Zatopiony las nad Bałtykiem. To pradawna puszcza sprzed tysięcy lat
Bałtyk skrywa prawdziwe skarby. Świadczą o tym choćby niedawno odkryte na plaży w Łazach pnie. To pamiątka po pradawnej puszczy bukowo-dębowej. W Polsce można odwiedzić co najmniej dwa takie podwodne lasy.
Pnie znajdujące się na jednej z bałtyckich plaż na terenie Słowińskiego Parku Narodowego mają ok. 3 tys. lat. Pnie odkryte kilka lat temu można podziwiać w pobliżu Czołpina (pomiędzy Czołpinem a Rowami). Wyłoniły się one po potężnym sztormie i wyglądają naprawdę imponująco. Należy jednak pamiętać, że znajdują się na terenie ochrony ścisłej w parku narodowym, dlatego trzeba uszanować przyrodę.
Zatopiona puszcza nad Bałtykiem
Wyjątkowe drzewa to pamiątka po pradawnej puszczy bukowo-dębowej, która niegdyś się tu znajdowała. Linia Bałtyku była wówczas przesunięta na północ. Puszcza została dosłownie wchłonięta przez Bałtyk, a dobrze zachowane pnie pozwalają poznać przeszłość polskiej przyrody. Dużą rolę w "konserwacji" pni odegrała sól, dlatego dzisiaj prezentują się one w dobrej formie.
Prastare drzewa znajdują się na terenie Słowińskiego Parku Narodowego w okolicach jeziora Dołgie Duże.

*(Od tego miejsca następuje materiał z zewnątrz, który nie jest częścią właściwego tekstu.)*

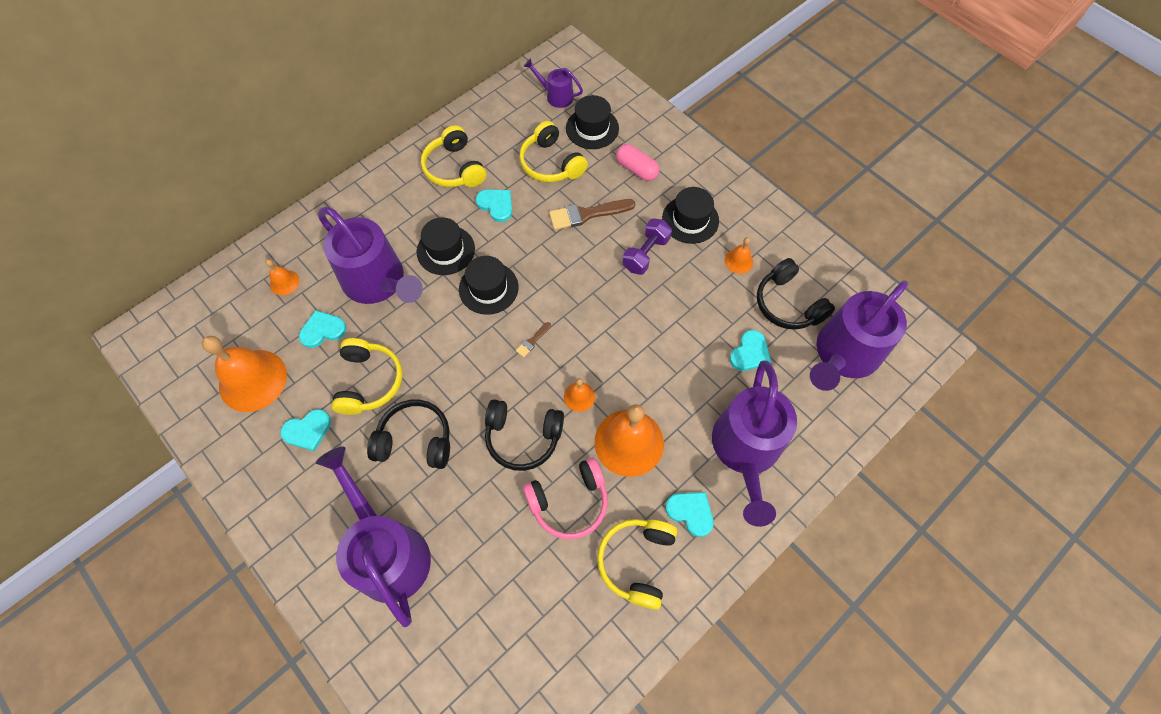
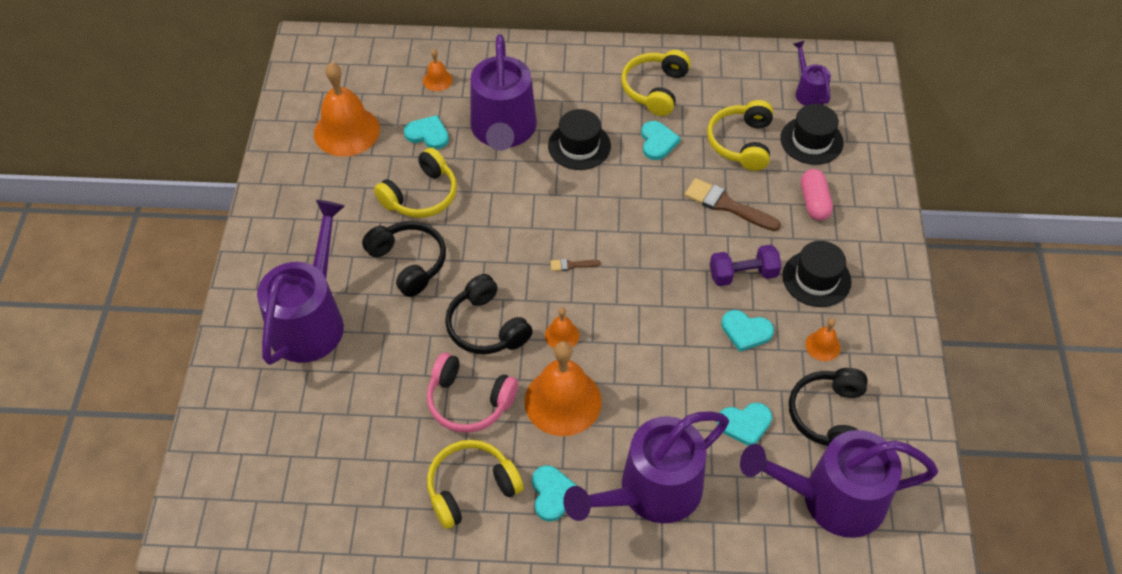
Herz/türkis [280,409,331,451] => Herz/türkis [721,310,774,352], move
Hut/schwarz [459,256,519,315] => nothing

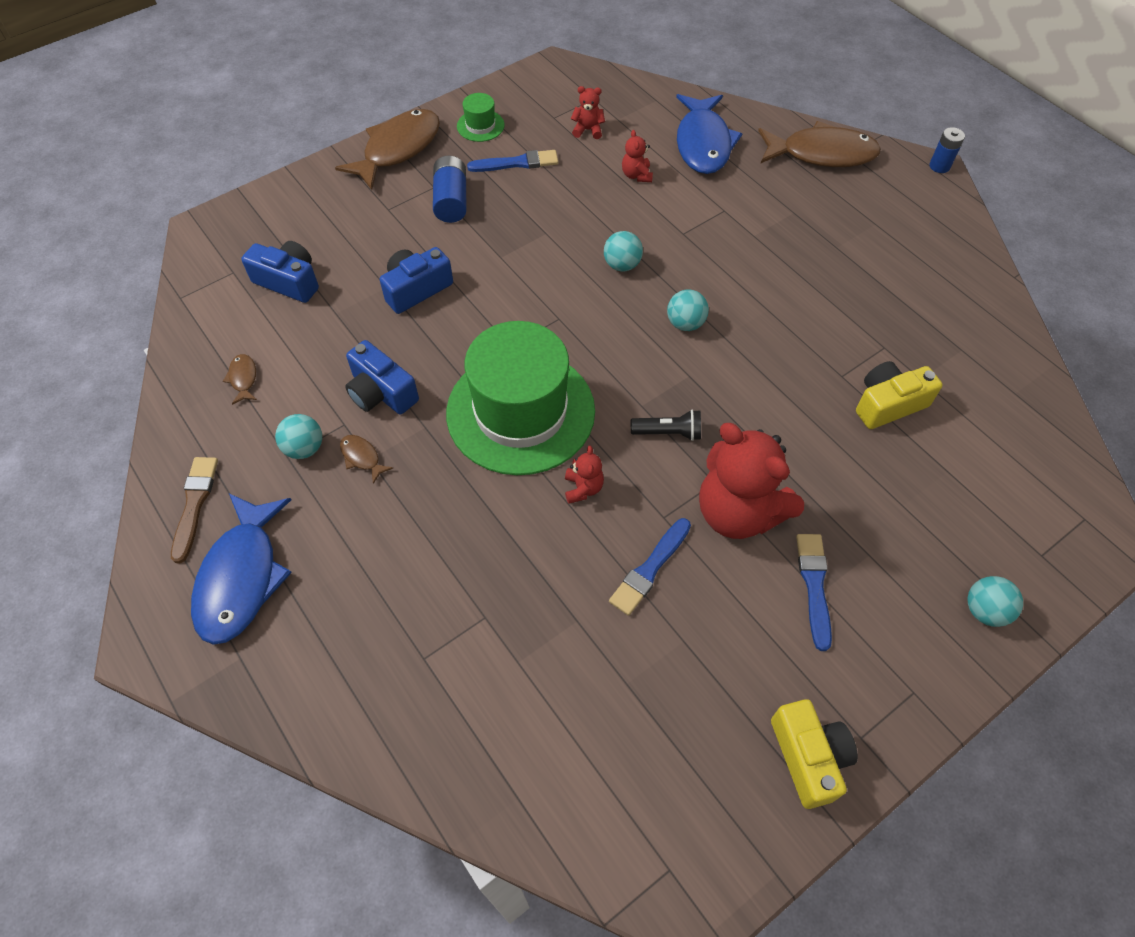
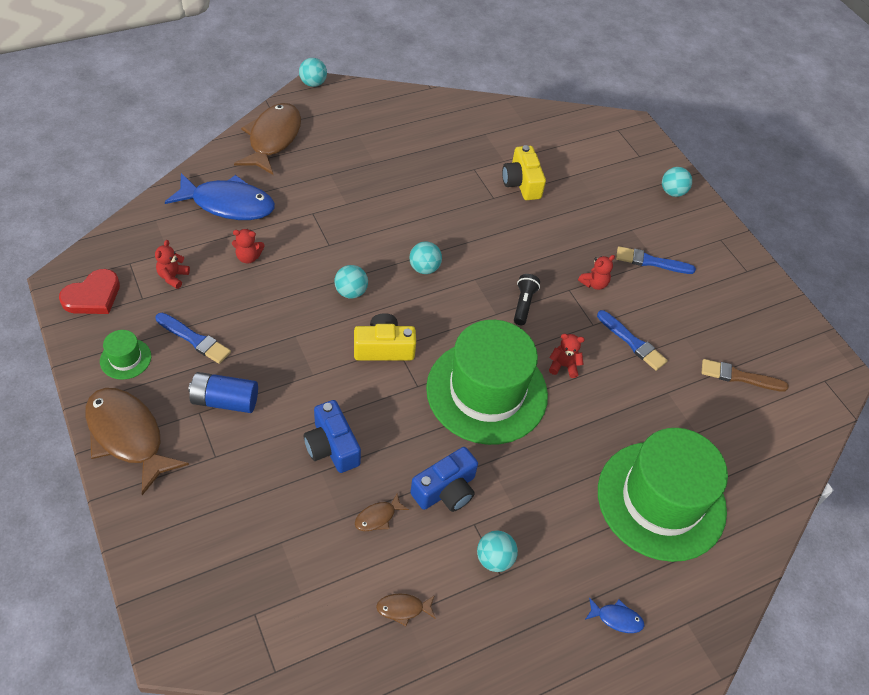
Pinsel/braun [171,457,218,563] => Pinsel/braun [702,359,789,392], move
Fisch/blau [191,494,292,645] => Fisch/blau [585,597,644,633], x0.42
Kamera/blau [241,241,319,303] => nothing
Fisch/braun [340,435,393,484] => Fisch/braun [355,493,409,531], move
Pinsel/blau [467,150,558,172] => Pinsel/blau [155,313,231,364], 120 degrees clockwise
Teddybär/rot [699,423,804,539] => Teddybär/rot [578,255,615,290], x0.43
Kamera/gelb [771,699,858,809] => Kamera/gelb [354,313,416,361], move
Batterie/blau [929,127,965,173] => Ball/türkis [299,58,327,87]
nothing => Herz/rot [59,269,120,314]
nothing => Hut/grün [598,428,728,562]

Co jakiś czas w tym miejscu morze odsłania i z powrotem ukrywa pochłonięte przez siebie "skarby".
Kolejny podwodny las na plaży w Łazach
Pamiątki w postaci pni można znaleźć także w miejscowości Łazy, leżącej na mierzei między Bałtykiem a jeziorem Jamno. Gmina informuje, że pniaki znajdują się między zejściami na plażę nr 4 i 5. Włodarze gminy Sianów zachęcają do obserwacji wyjątkowych okazów.

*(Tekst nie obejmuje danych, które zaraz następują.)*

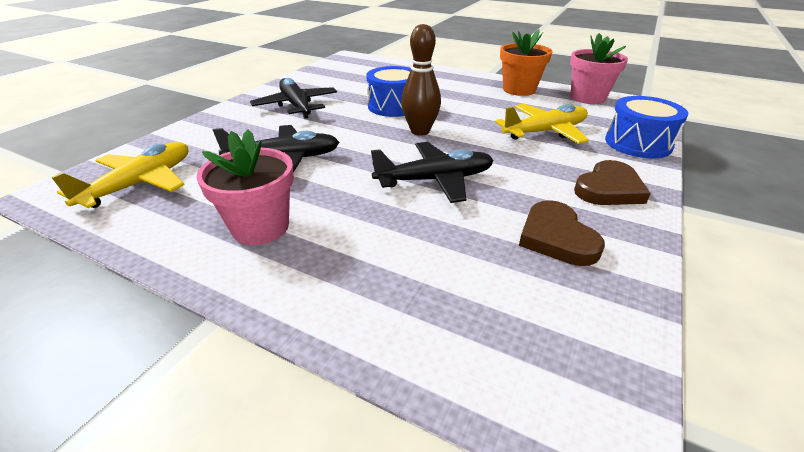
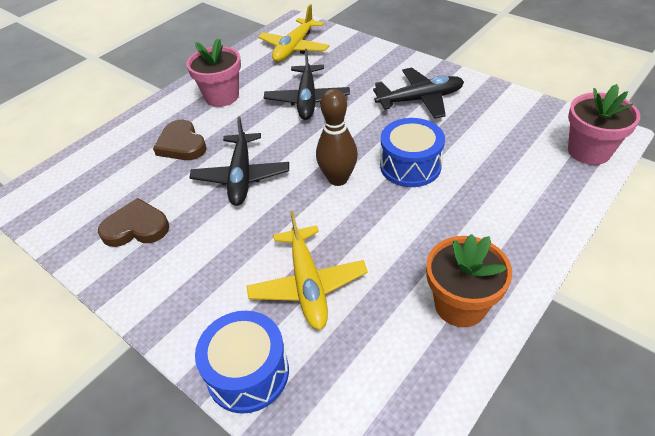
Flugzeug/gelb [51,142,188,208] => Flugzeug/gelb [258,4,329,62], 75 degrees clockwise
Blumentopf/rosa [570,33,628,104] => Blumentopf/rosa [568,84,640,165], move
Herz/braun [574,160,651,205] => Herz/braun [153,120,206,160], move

Słowiński Park Narodowy również poleca turystom odwiedzenie tego miejsca i podzielenie się swoimi wrażeniami. Słowiński Park Narodowy jest trzecim największym parkiem narodowym w Polsce. Słynie z ruchomych wydm, jezior oraz dzikości. W parku wyznaczono wiele szlaków i specjalnych ścieżek, które można przemierzać razem z czworonogami.